LONDON (Reuters) - Many companies are failing to spell out clearly whether they comply with modern slavery laws, Britain's corporate governance regulator said, partly for fear of triggering a public backlash.

Human rights have become an important consideration for investors putting billions of pounds into assets that tout their environmental, social and governance (ESG) credentials.

But the Financial Reporting Council said a sample of 100 annual reports of companies scrutinised by the regulator, Britain's Independent Slavery Commissioner and Lancaster University found that one in 10 do not provide a modern slavery statement despite it being a legal requirement.

The International Labour Organisation has said that modern slavery generates an estimated $150 billion annually across the world, with 25 million people in forced labour.

Firms in Britain with a turnover of 36 million pounds ($46 million) or more are required by law to publish annually what they are doing to address the risk of slavery in their operations and supply chains.

"The prospect of reputational repercussions may, in part, explain the lack of disclosure on the performance of a company’s modern slavery approach," the FRC said on Monday.

While there were despite "pockets of good disclosure", where companies did comply only one third of these statements were considered clear and easy to read, the FRC said in the research paper that it commissioned.

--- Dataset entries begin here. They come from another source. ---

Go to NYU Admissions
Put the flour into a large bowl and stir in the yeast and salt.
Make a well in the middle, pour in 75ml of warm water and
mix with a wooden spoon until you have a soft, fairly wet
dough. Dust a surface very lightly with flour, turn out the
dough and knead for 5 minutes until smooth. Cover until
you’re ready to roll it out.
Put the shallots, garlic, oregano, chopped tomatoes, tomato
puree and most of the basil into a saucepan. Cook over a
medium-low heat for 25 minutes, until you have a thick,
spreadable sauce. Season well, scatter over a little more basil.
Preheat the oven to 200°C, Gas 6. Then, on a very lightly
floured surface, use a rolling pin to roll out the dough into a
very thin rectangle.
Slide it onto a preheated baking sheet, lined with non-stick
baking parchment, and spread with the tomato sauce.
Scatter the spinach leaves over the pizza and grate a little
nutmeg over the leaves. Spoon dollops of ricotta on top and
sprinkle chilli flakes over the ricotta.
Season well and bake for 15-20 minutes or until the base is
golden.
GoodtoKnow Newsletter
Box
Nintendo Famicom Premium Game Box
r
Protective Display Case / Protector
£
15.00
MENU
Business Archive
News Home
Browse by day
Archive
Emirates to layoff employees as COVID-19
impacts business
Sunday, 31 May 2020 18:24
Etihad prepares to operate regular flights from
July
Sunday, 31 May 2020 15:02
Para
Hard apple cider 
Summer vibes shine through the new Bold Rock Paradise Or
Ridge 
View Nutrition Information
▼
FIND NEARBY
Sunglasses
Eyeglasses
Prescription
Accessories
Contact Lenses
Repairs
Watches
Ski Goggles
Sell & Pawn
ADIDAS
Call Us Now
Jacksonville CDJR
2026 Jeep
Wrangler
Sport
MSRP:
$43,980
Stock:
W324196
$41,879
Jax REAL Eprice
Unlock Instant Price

"The review suggests that too many companies appear not to view human rights issues in their workforce and supply chain as a principal source of risk for their business, and that modern slavery considerations are still not a mainstream concern for many boardrooms," the FRC said.

Most statements were fragmented, lacked a clear focus and often contained 'boilerplate' language, the FRC said. Specific measures of the efficiency of steps taken to minimise modern slavery were "particularly poor".